▸ **WHAT THIS TASK INVOLVES**
Please output exactly the part of the records below that opens with the line containing "630 | 870,00 |" and closes with the line containing "687 | 2.687,65 |", both lines included, and nothing else.

▸ **Data entries**
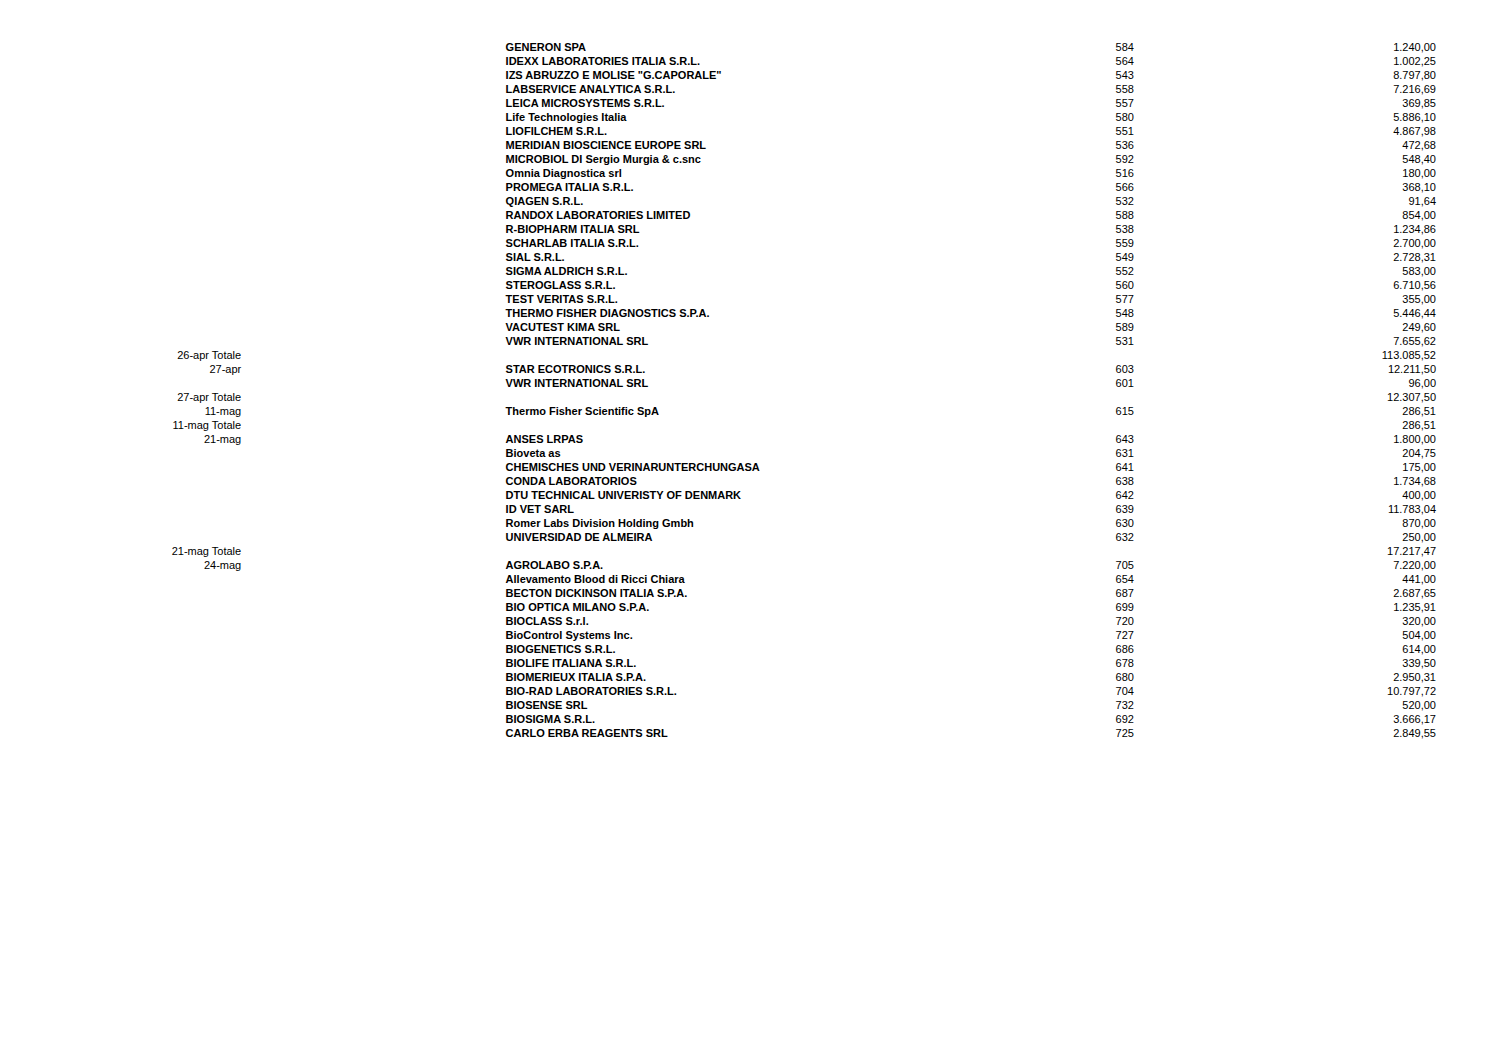| | | GENERON SPA | 584 | 1.240,00 |
| | | IDEXX LABORATORIES ITALIA S.R.L. | 564 | 1.002,25 |
| | | IZS ABRUZZO E MOLISE "G.CAPORALE" | 543 | 8.797,80 |
| | | LABSERVICE ANALYTICA S.R.L. | 558 | 7.216,69 |
| | | LEICA MICROSYSTEMS S.R.L. | 557 | 369,85 |
| | | Life Technologies Italia | 580 | 5.886,10 |
| | | LIOFILCHEM S.R.L. | 551 | 4.867,98 |
| | | MERIDIAN BIOSCIENCE EUROPE SRL | 536 | 472,68 |
| | | MICROBIOL DI Sergio Murgia & c.snc | 592 | 548,40 |
| | | Omnia Diagnostica srl | 516 | 180,00 |
| | | PROMEGA ITALIA S.R.L. | 566 | 368,10 |
| | | QIAGEN S.R.L. | 532 | 91,64 |
| | | RANDOX LABORATORIES LIMITED | 588 | 854,00 |
| | | R-BIOPHARM ITALIA SRL | 538 | 1.234,86 |
| | | SCHARLAB ITALIA S.R.L. | 559 | 2.700,00 |
| | | SIAL S.R.L. | 549 | 2.728,31 |
| | | SIGMA ALDRICH S.R.L. | 552 | 583,00 |
| | | STEROGLASS S.R.L. | 560 | 6.710,56 |
| | | TEST VERITAS S.R.L. | 577 | 355,00 |
| | | THERMO FISHER DIAGNOSTICS S.P.A. | 548 | 5.446,44 |
| | | VACUTEST KIMA SRL | 589 | 249,60 |
| | | VWR INTERNATIONAL SRL | 531 | 7.655,62 |
| 26-apr Totale | | | | 113.085,52 |
| 27-apr | | STAR ECOTRONICS S.R.L. | 603 | 12.211,50 |
| | | VWR INTERNATIONAL SRL | 601 | 96,00 |
| 27-apr Totale | | | | 12.307,50 |
| 11-mag | | Thermo Fisher Scientific SpA | 615 | 286,51 |
| 11-mag Totale | | | | 286,51 |
| 21-mag | | ANSES LRPAS | 643 | 1.800,00 |
| | | Bioveta as | 631 | 204,75 |
| | | CHEMISCHES UND VERINARUNTERCHUNGASA | 641 | 175,00 |
| | | CONDA LABORATORIOS | 638 | 1.734,68 |
| | | DTU TECHNICAL UNIVERISTY OF DENMARK | 642 | 400,00 |
| | | ID VET SARL | 639 | 11.783,04 |
| | | Romer Labs Division Holding Gmbh | 630 | 870,00 |
| | | UNIVERSIDAD DE ALMEIRA | 632 | 250,00 |
| 21-mag Totale | | | | 17.217,47 |
| 24-mag | | AGROLABO S.P.A. | 705 | 7.220,00 |
| | | Allevamento Blood di Ricci Chiara | 654 | 441,00 |
| | | BECTON DICKINSON ITALIA S.P.A. | 687 | 2.687,65 |
| | | BIO OPTICA MILANO S.P.A. | 699 | 1.235,91 |
| | | BIOCLASS S.r.l. | 720 | 320,00 |
| | | BioControl Systems Inc. | 727 | 504,00 |
| | | BIOGENETICS S.R.L. | 686 | 614,00 |
| | | BIOLIFE ITALIANA S.R.L. | 678 | 339,50 |
| | | BIOMERIEUX ITALIA S.P.A. | 680 | 2.950,31 |
| | | BIO-RAD LABORATORIES S.R.L. | 704 | 10.797,72 |
| | | BIOSENSE SRL | 732 | 520,00 |
| | | BIOSIGMA S.R.L. | 692 | 3.666,17 |
| | | CARLO ERBA REAGENTS SRL | 725 | 2.849,55 |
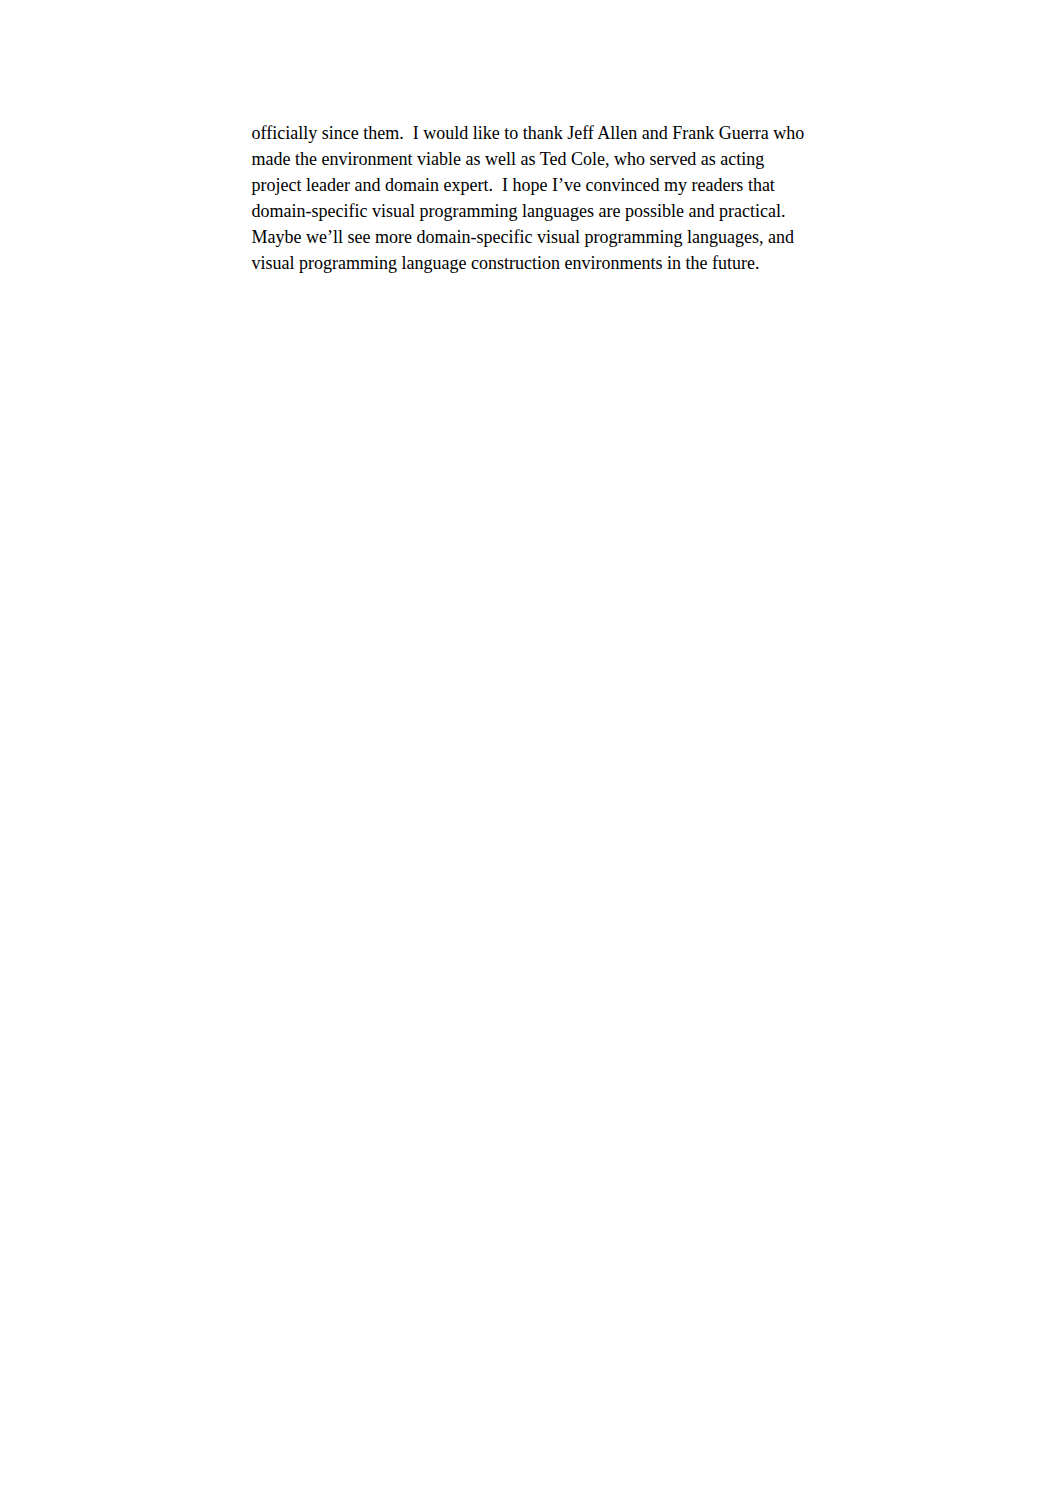officially since them. I would like to thank Jeff Allen and Frank Guerra who made the environment viable as well as Ted Cole, who served as acting project leader and domain expert. I hope I’ve convinced my readers that domain-specific visual programming languages are possible and practical. Maybe we’ll see more domain-specific visual programming languages, and visual programming language construction environments in the future.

▸ **RESULT OF THIS EXERCISE**
| | | Romer Labs Division Holding Gmbh | 630 | 870,00 |
| | | UNIVERSIDAD DE ALMEIRA | 632 | 250,00 |
| 21-mag Totale | | | | 17.217,47 |
| 24-mag | | AGROLABO S.P.A. | 705 | 7.220,00 |
| | | Allevamento Blood di Ricci Chiara | 654 | 441,00 |
| | | BECTON DICKINSON ITALIA S.P.A. | 687 | 2.687,65 |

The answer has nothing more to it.